Touch I found even more problematic, the legend of King Midas aside, partly as my acquaintance with erotic literature is somewhat limited, although I was again reminded of The Tin Drum: readers familiar with the book will know what I am referring to when I mention the episode of the woodruff powder…

I would be interested to hear from my readers if there are any novels I’ve either forgotten or don’t know about, in which particular senses feature strongly… I’m also wondering if some of our senses are more conducive to literary exploration than others.

Desert Island Books

June 7, 2015

I’m not a regular listener to this long-running radio programme Desert Island Discs, but like all other listeners, I have pondered the question of what book I’d take with me to my desert island.

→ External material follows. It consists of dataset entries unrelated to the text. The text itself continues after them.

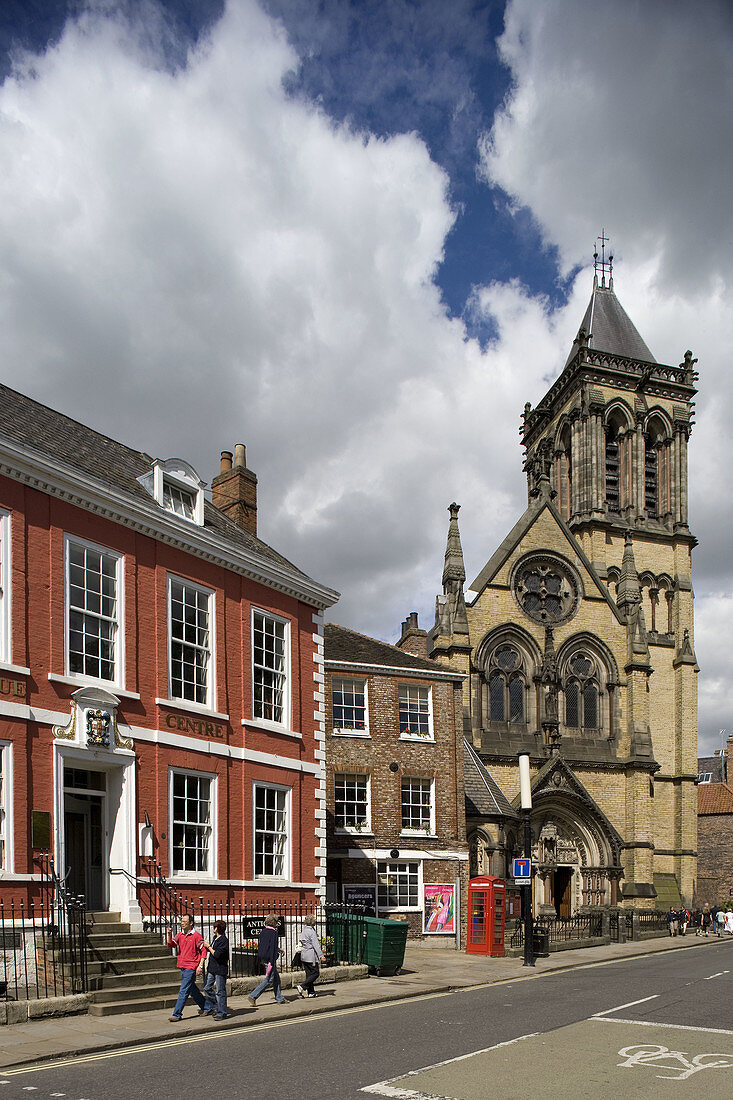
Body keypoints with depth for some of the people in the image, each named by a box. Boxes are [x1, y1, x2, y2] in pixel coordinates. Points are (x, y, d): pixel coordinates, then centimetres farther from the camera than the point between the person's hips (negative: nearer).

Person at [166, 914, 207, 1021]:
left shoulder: (196, 936, -9)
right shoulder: (180, 935, 9)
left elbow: (203, 950, -8)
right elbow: (170, 944, 0)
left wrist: (200, 965, -14)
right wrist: (169, 935, -18)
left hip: (191, 967, -7)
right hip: (182, 967, 7)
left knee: (183, 991, -9)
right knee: (192, 990, 17)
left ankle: (177, 1014, -7)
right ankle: (205, 1007, 33)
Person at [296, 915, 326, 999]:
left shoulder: (304, 931, 11)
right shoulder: (311, 931, -15)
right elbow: (316, 945, -19)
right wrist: (321, 955, -19)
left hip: (303, 955, 9)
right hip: (311, 955, -9)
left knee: (309, 973, 12)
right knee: (315, 973, -2)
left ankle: (311, 992, 13)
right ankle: (303, 987, -10)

You are automatically allowed the Bible and the complete works of Shakespeare. These are both weighty tomes, and I suppose are meant to reassure you that you wouldn’t actually run short of reading matter. The Bible is somewhat limited; there are the familiar stories, and perhaps also the various Wisdom books which might keep me going for a while, but there’s lots of rather tedious stuff like Leviticus, and the geneological lists and the history of Israel and the prophets…

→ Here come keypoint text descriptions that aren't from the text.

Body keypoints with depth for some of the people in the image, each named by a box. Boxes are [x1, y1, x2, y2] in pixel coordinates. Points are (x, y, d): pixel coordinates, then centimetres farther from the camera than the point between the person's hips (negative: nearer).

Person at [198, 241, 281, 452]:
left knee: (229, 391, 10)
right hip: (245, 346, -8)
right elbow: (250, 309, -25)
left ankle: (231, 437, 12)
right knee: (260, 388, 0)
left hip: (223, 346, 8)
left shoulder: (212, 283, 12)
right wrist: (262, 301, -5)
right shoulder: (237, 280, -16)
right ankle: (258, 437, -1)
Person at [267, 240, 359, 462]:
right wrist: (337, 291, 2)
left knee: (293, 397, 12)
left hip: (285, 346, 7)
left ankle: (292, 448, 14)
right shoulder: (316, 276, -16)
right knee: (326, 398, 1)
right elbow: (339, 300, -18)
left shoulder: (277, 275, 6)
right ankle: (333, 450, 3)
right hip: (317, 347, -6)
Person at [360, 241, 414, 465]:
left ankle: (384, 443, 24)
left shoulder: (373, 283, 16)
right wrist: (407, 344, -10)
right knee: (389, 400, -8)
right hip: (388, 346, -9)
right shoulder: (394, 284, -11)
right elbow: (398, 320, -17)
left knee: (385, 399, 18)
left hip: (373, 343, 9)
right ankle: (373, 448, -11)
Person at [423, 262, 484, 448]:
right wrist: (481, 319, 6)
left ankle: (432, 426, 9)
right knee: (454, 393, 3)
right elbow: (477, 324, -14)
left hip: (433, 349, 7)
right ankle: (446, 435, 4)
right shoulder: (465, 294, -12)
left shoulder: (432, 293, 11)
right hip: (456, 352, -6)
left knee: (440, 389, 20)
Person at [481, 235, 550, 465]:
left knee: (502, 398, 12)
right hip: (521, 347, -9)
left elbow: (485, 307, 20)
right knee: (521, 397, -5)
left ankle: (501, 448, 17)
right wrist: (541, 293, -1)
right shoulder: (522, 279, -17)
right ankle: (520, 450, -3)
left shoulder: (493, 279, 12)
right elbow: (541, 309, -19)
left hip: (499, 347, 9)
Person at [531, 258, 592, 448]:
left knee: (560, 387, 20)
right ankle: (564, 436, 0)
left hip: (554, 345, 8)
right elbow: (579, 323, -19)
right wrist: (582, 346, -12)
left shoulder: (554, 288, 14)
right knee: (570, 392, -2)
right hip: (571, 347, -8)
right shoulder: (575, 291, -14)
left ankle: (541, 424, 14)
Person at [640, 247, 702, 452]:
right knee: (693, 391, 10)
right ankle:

I’d have no problem with the complete works of Shakespeare (you knew I’d say that, didn’t you?), with the possibility of working my way endless times through all the plays and deciphering the sonnets, and who knows, maybe even bothering with the long poems, which I admit I’ve still never opened.

So what should my personal choice be?

Do I need to go for another large tome, so I have plenty to choose from? Should it be a massive poetry anthology? The complete works of Donne, or Milton? A door-stopper of a novel, like War and Peace, or A La Recherche du Temps Perdu (which, again, I’ve never got very far with) ? Another spiritual text, in case my soul craved such reading in its isolation – the Qur’an perhaps, or the Tao, or Confucius’ Analects, or Marcus Aurelius’ Meditations, all of which I’ve found very useful and interesting at some point in the past…

Perhaps a favourite novel, so that I can revisit past enjoyments, and also enjoy the sensation of escapism that comes from reading a really good novel? After all, I’m obviously not going to be able physically to escape the island. But then, how many times am I really going to want to re-read any of the novels on this list? And, although I’m very tempted, I think the complete Sherlock Holmes stories would outlive any possible usefulness before very long…

Today, after a random scan of the bookshelves, I’ve narrowed it down to a choice between Tristram Shandy and Ulysses. Tomorrow? And what would you choose, and why, my readers?